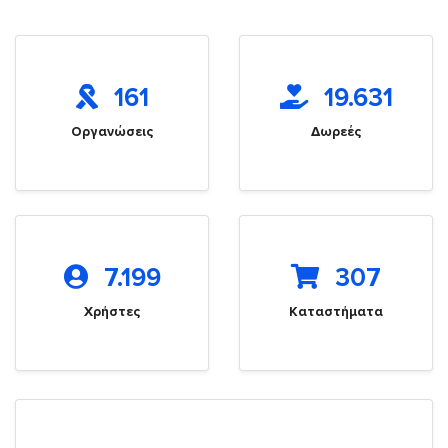
161
19.631
Οργανώσεις
Δωρεές
7.199
307
Χρήστες
Καταστήματα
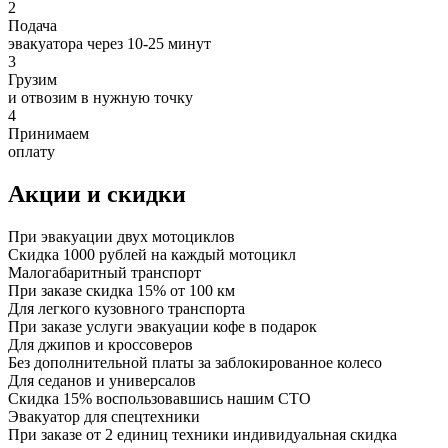
2
Подача
эвакуатора через 10-25 минут
3
Грузим
и отвозим в нужную точку
4
Принимаем
оплату
Акции
и скидки
При эвакуации двух мотоциклов
Скидка 1000 рублей на каждый мотоцикл
Малогабаритный транспорт
При заказе скидка 15% от 100 км
Для легкого кузовного транспорта
При заказе услуги эвакуации кофе в подарок
Для джипов и кроссоверов
Без дополнительной платы за заблокированное колесо
Для седанов и универсалов
Скидка 15% воспользовавшись нашим СТО
Эвакуатор для спецтехники
При заказе от 2 единиц техники индивидуальная скидка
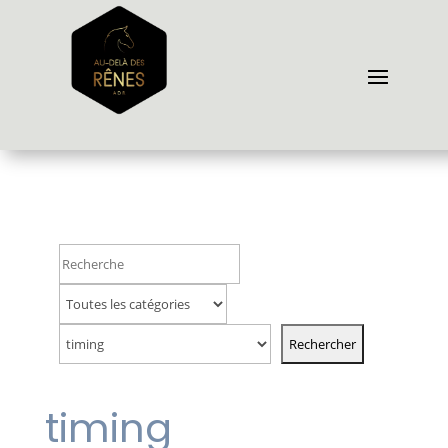
timing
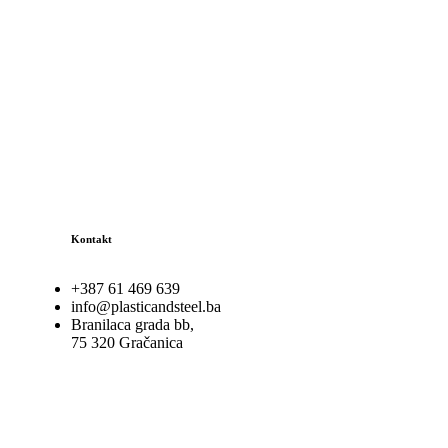
Kontakt
+387 61 469 639
info@plasticandsteel.ba
Branilaca grada bb,
75 320 Gračanica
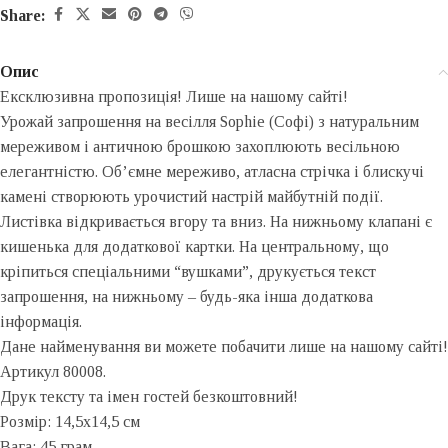
Share:
Опис
Ексклюзивна пропозиція! Лише на нашому сайті!
Урожай запрошення на весілля Sophie (Софі) з натуральним
мереживом і античною брошкою захоплюють весільною
елегантністю. Об’ємне мереживо, атласна стрічка і блискучі
камені створюють урочистий настрій майбутній події.
Листівка відкривається вгору та вниз. На нижньому клапані є
кишенька для додаткової картки. На центральному, що
кріпиться спеціальними “вушками”, друкується текст
запрошення, на нижньому – будь-яка інша додаткова
інформація.
Дане найменування ви можете побачити лише на нашому сайті!
Артикул 80008.
Друк тексту та імен гостей безкоштовний!
Розмір: 14,5х14,5 см
Вага: 45 грам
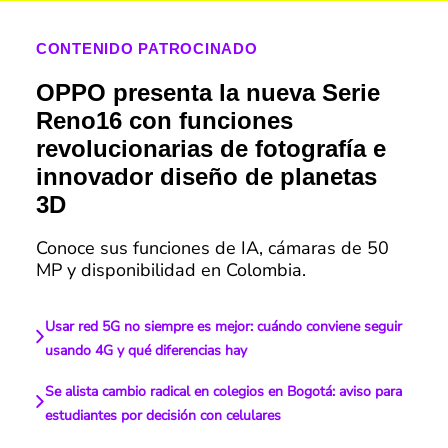
CONTENIDO PATROCINADO
OPPO presenta la nueva Serie
Reno16 con funciones
revolucionarias de fotografía e
innovador diseño de planetas
3D
Conoce sus funciones de IA, cámaras de 50
MP y disponibilidad en Colombia.
Usar red 5G no siempre es mejor: cuándo conviene seguir
usando 4G y qué diferencias hay
Se alista cambio radical en colegios en Bogotá: aviso para
estudiantes por decisión con celulares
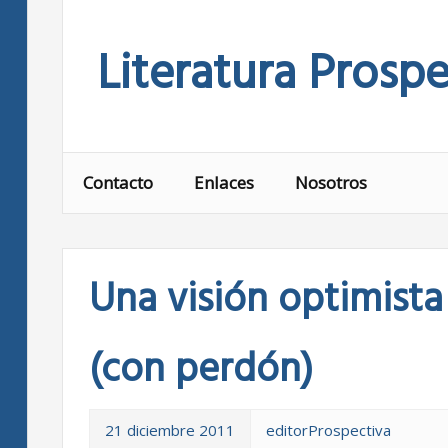
Skip
to
Literatura Prospe
content
Contacto
Enlaces
Nosotros
Una visión optimista 
(con perdón)
21 diciembre 2011
editorProspectiva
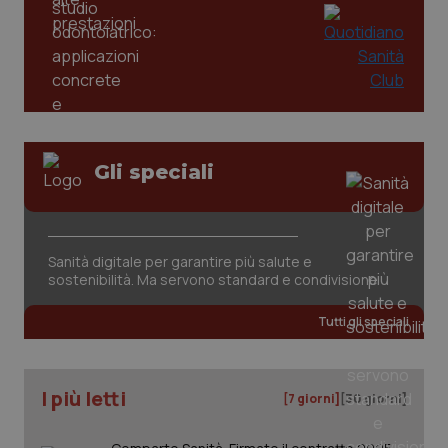
Gli speciali
tracking-sites-ironfish-
www.quotidianosanita.it
4
tracking-enable
settim
2 gior
Sanità digitale per garantire più salute e
sostenibilità. Ma servono standard e condivisione
Tutti gli speciali
tracking-sites-ironfish-
www.quotidianosanita.it
4
session-id
settim
2 gior
I più letti
[7 giorni]
[30 giorni]
_ga
1 anno
Google LLC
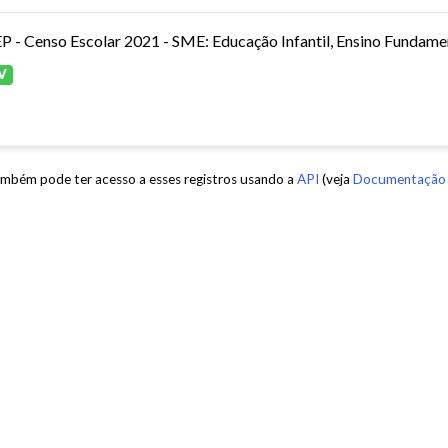
P - Censo Escolar 2021 - SME: Educação Infantil, Ensino Fundamen
V
mbém pode ter acesso a esses registros usando a
API
(veja
Documentação 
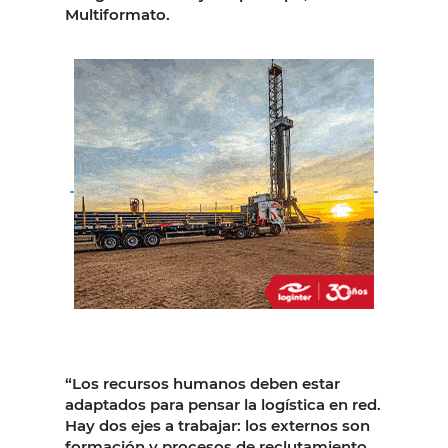
Multiformato.
“Los recursos humanos deben estar
adaptados para pensar la logística en red.
Hay dos ejes a trabajar: los externos son
formación y procesos de reclutamiento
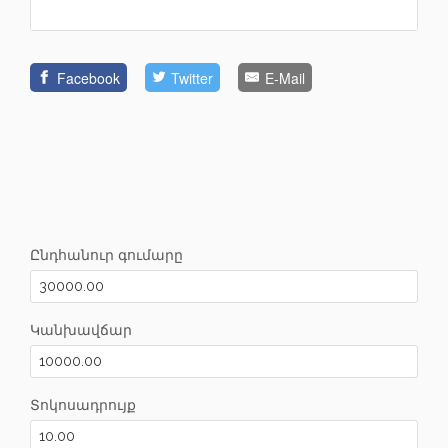
Facebook
Twitter
E-Mail
Ընդհանուր գումարը
Կանխավճար
Տոկոսադրույք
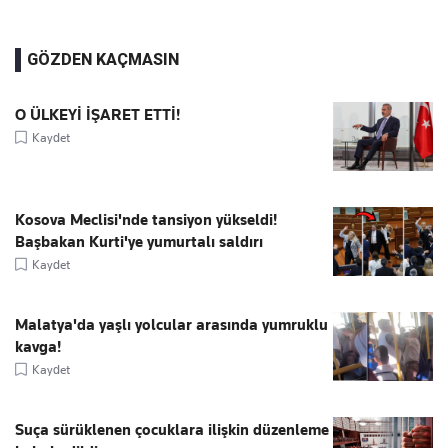
GÖZDEN KAÇMASIN
O ÜLKEYİ İŞARET ETTİ!
Kaydet
Kosova Meclisi'nde tansiyon yükseldi!
Başbakan Kurti'ye yumurtalı saldırı
Kaydet
Malatya'da yaşlı yolcular arasında yumruklu
kavga!
Kaydet
Suça sürüklenen çocuklara ilişkin düzenleme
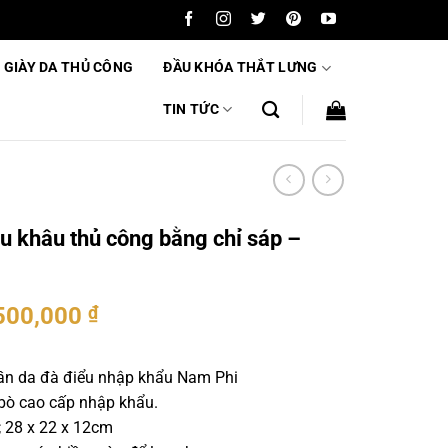
 GIÀY DA THỦ CÔNG
ĐẦU KHÓA THẮT LƯNG
TIN TỨC
ểu khâu thủ công bằng chỉ sáp –
500,000
₫
ần da đà điểu nhập khẩu Nam Phi
 bò cao cấp nhập khẩu.
; 28 x 22 x 12cm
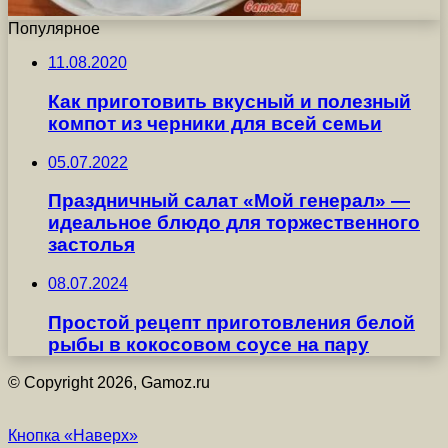
Популярное
11.08.2020
Как приготовить вкусный и полезный
компот из черники для всей семьи
05.07.2022
Праздничный салат «Мой генерал» —
идеальное блюдо для торжественного
застолья
08.07.2024
Простой рецепт приготовления белой
рыбы в кокосовом соусе на пару
© Copyright 2026, Gamoz.ru
Кнопка «Наверх»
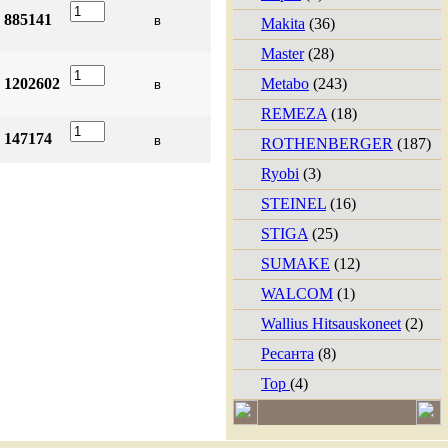
885141
Makita
(36)
Master
(28)
1202602
Metabo
(243)
REMEZA
(18)
147174
ROTHENBERGER
(187)
Ryobi
(3)
STEINEL
(16)
STIGA
(25)
SUMAKE
(12)
WALCOM
(1)
Wallius Hitsauskoneet
(2)
Ресанта
(8)
Тор
(4)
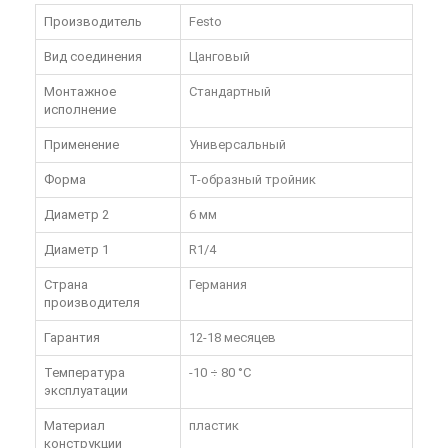
Производитель
Festo
Вид соединения
Цанговый
Монтажное
Стандартный
исполнение
Применение
Универсальный
Форма
Т-образный тройник
Диаметр 2
6 мм
Диаметр 1
R1/4
Страна
Германия
производителя
Гарантия
12-18 месяцев
Температура
-10 ÷ 80 °C
эксплуатации
Материал
пластик
конструкции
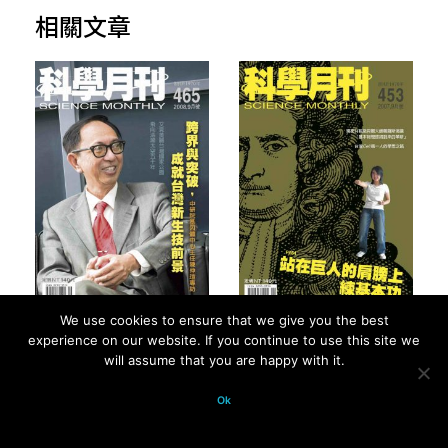
相關文章
We use cookies to ensure that we give you the best
2008 年第 39 卷第 9
2007 年第 38 卷第 9
experience on our website. If you continue to use this site we
will assume that you are happy with it.
期 - 總號第 465 期
期 - 總號第 453 期
Ok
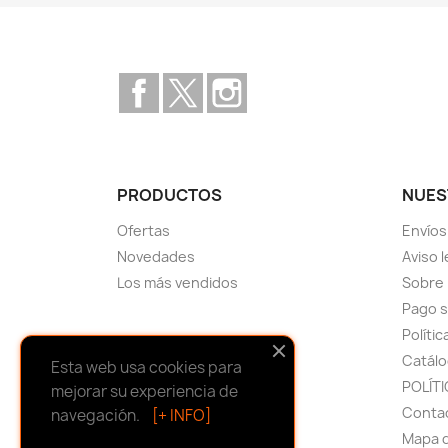
Facebook
Twitter
Instagram
PRODUCTOS
NUES
Ofertas
Envíos
Novedades
Aviso 
Los más vendidos
Sobre
Pago 
Políti
Catálo
Esta web usa cookies para
POLÍTI
mejorar su experiencia de
Conta
navegación.
[+ INFO]
Mapa d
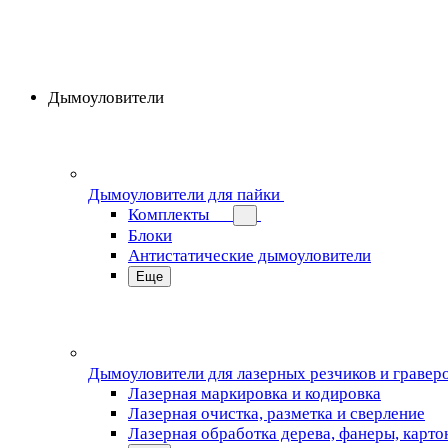
Дымоуловители
Дымоуловители для пайки
Комплекты
Блоки
Антистатические дымоуловители
Еще
Дымоуловители для лазерных резчиков и гравер
Лазерная маркировка и кодировка
Лазерная очистка, разметка и сверление
Лазерная обработка дерева, фанеры, карто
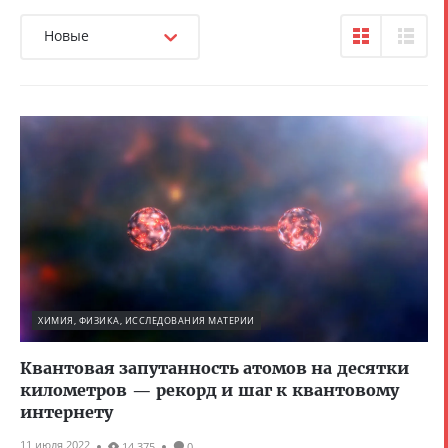
Новые
ХИМИЯ, ФИЗИКА, ИССЛЕДОВАНИЯ МАТЕРИИ
Квантовая запутанность атомов на десятки
километров — рекорд и шаг к квантовому
интернету
11 июля 2022
14 375
0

» About this exercise
Output the entries exactly as they appear, with no pictures included.

» Task result
161
19.631
Οργανώσεις
Δωρεές
7.199
307
Χρήστες
Καταστήματα
2
Подача
эвакуатора через 10-25 минут
3
Грузим
и отвозим в нужную точку
4
Принимаем
оплату
Акции
и скидки
При эвакуации двух мотоциклов
Скидка 1000 рублей на каждый мотоцикл
Малогабаритный транспорт
При заказе скидка 15% от 100 км
Для легкого кузовного транспорта
При заказе услуги эвакуации кофе в подарок
Для джипов и кроссоверов
Без дополнительной платы за заблокированное колесо
Для седанов и универсалов
Скидка 15% воспользовавшись нашим СТО
Эвакуатор для спецтехники
При заказе от 2 единиц техники индивидуальная скидка
timing
Kontakt
+387 61 469 639
info@plasticandsteel.ba
Branilaca grada bb,
75 320 Gračanica
Share:
Опис
Ексклюзивна пропозиція! Лише на нашому сайті!
Урожай запрошення на весілля Sophie (Софі) з натуральним
мереживом і античною брошкою захоплюють весільною
елегантністю. Об’ємне мереживо, атласна стрічка і блискучі
камені створюють урочистий настрій майбутній події.
Листівка відкривається вгору та вниз. На нижньому клапані є
кишенька для додаткової картки. На центральному, що
кріпиться спеціальними “вушками”, друкується текст
запрошення, на нижньому – будь-яка інша додаткова
інформація.
Дане найменування ви можете побачити лише на нашому сайті!
Артикул 80008.
Друк тексту та імен гостей безкоштовний!
Розмір: 14,5х14,5 см
Вага: 45 грам
CONTENIDO PATROCINADO
OPPO presenta la nueva Serie
Reno16 con funciones
revolucionarias de fotografía e
innovador diseño de planetas
3D
Conoce sus funciones de IA, cámaras de 50
MP y disponibilidad en Colombia.
Usar red 5G no siempre es mejor: cuándo conviene seguir
usando 4G y qué diferencias hay
Se alista cambio radical en colegios en Bogotá: aviso para
estudiantes por decisión con celulares
Skip
to
Literatura Prospe
content
Contacto
Enlaces
Nosotros
Una visión optimista 
(con perdón)
21 diciembre 2011
editorProspectiva
Gli speciali
tracking-sites-ironfish-
www.quotidianosanita.it
4
tracking-enable
settim
2 gior
Sanità digitale per garantire più salute e
sostenibilità. Ma servono standard e condivisione
Tutti gli speciali
tracking-sites-ironfish-
www.quotidianosanita.it
4
session-id
settim
2 gior
I più letti
[7 giorni]
[30 giorni]
_ga
1 anno
Google LLC
P - Censo Escolar 2021 - SME: Educação Infantil, Ensino Fundamen
V
mbém pode ter acesso a esses registros usando a
API
(veja
Documentação 
Multiformato.
“Los recursos humanos deben estar
adaptados para pensar la logística en red.
Hay dos ejes a trabajar: los externos son
formación y procesos de reclutamiento
Facebook
Twitter
E-Mail
Ընդհանուր գումարը
Կանխավճար
Տոկոսադրույք
GÖZDEN KAÇMASIN
O ÜLKEYİ İŞARET ETTİ!
Kaydet
Kosova Meclisi'nde tansiyon yükseldi!
Başbakan Kurti'ye yumurtalı saldırı
Kaydet
Malatya'da yaşlı yolcular arasında yumruklu
kavga!
Kaydet
Suça sürüklenen çocuklara ilişkin düzenleme
 GIÀY DA THỦ CÔNG
ĐẦU KHÓA THẮT LƯNG
TIN TỨC
ểu khâu thủ công bằng chỉ sáp –
500,000
₫
ần da đà điểu nhập khẩu Nam Phi
 bò cao cấp nhập khẩu.
; 28 x 22 x 12cm
Популярное
11.08.2020
Как приготовить вкусный и полезный
компот из черники для всей семьи
05.07.2022
Праздничный салат «Мой генерал» —
идеальное блюдо для торжественного
застолья
08.07.2024
Простой рецепт приготовления белой
рыбы в кокосовом соусе на пару
© Copyright 2026, Gamoz.ru
Кнопка «Наверх»
885141
Makita
(36)
Master
(28)
1202602
Metabo
(243)
REMEZA
(18)
147174
ROTHENBERGER
(187)
Ryobi
(3)
STEINEL
(16)
STIGA
(25)
SUMAKE
(12)
WALCOM
(1)
Wallius Hitsauskoneet
(2)
Ресанта
(8)
Тор
(4)
Производитель
Festo
Вид соединения
Цанговый
Монтажное
Стандартный
исполнение
Применение
Универсальный
Форма
Т-образный тройник
Диаметр 2
6 мм
Диаметр 1
R1/4
Страна
Германия
производителя
Гарантия
12-18 месяцев
Температура
-10 ÷ 80 °C
эксплуатации
Материал
пластик
конструкции
相關文章
We use cookies to ensure that we give you the best
2008 年第 39 卷第 9
2007 年第 38 卷第 9
experience on our website. If you continue to use this site we
will assume that you are happy with it.
期 - 總號第 465 期
期 - 總號第 453 期
Ok
Facebook
Twitter
Instagram
PRODUCTOS
NUES
Ofertas
Envíos
Novedades
Aviso 
Los más vendidos
Sobre
Pago 
Políti
Catálo
Esta web usa cookies para
POLÍTI
mejorar su experiencia de
Conta
navegación.
[+ INFO]
Mapa d
Дымоуловители
Дымоуловители для пайки
Комплекты
Блоки
Антистатические дымоуловители
Еще
Дымоуловители для лазерных резчиков и гравер
Лазерная маркировка и кодировка
Лазерная очистка, разметка и сверление
Лазерная обработка дерева, фанеры, карто
Новые
ХИМИЯ, ФИЗИКА, ИССЛЕДОВАНИЯ МАТЕРИИ
Квантовая запутанность атомов на десятки
километров — рекорд и шаг к квантовому
интернету
11 июля 2022
14 375
0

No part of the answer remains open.